The Zhitong Finance App learned that Perfect Healthcare (01830) fell by more than 4%, and the stock has already declined by more than 26% during the month. As of press release, it decreased by 4.08% to HK$2.35, with a turnover of HK$2,513,200.
According to the news, Galaxy International recently reported that the target price for Perfect Care was lowered by 40.8%, from HK$7.4 to HK$4.38. The bank believes that Perfect Healthcare's stock price fell by more than 20% in the last 10 trading days, mainly because the market expects poor operating performance in the first quarter of 2024. The company's revenue from Hong Kong operations is expected to increase in units in the fourth quarter of 2023, but revenue declined by more than 10% in the first quarter of this year due to Hong Kong people traveling north and overseas.

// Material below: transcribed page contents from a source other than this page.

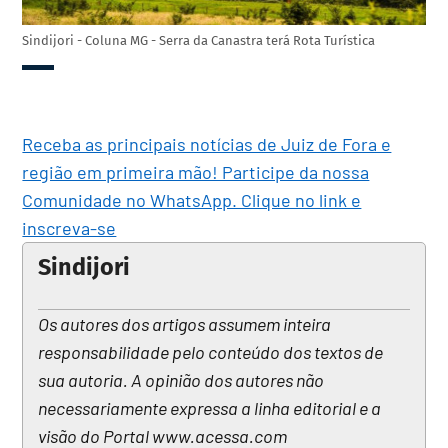
Sindijori - Coluna MG - Serra da Canastra terá Rota Turística
Receba as principais notícias de Juiz de Fora e
região em primeira mão! Participe da nossa
Comunidade no WhatsApp. Clique no link e
inscreva-se
Sindijori
Os autores dos artigos assumem inteira
responsabilidade pelo conteúdo dos textos de
sua autoria. A opinião dos autores não
necessariamente expressa a linha editorial e a
visão do Portal www.acessa.com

Furthermore, the bank expects the company's performance in the mainland to continue to weaken in the second half of fiscal year 2024, mainly because consumer sentiment remains sluggish. The company's total revenue is expected to drop 4% year over year in the second half of 2024. Furthermore, the company's revenue growth will continue to decline in fiscal year 2025, mainly due to fewer new store openings. The company is expected to open 10 new stores in Hong Kong and continue to do so. However, in fiscal year 2025, the company will suspend the opening of new stores in the mainland, mainly due to weak macroeconomic conditions.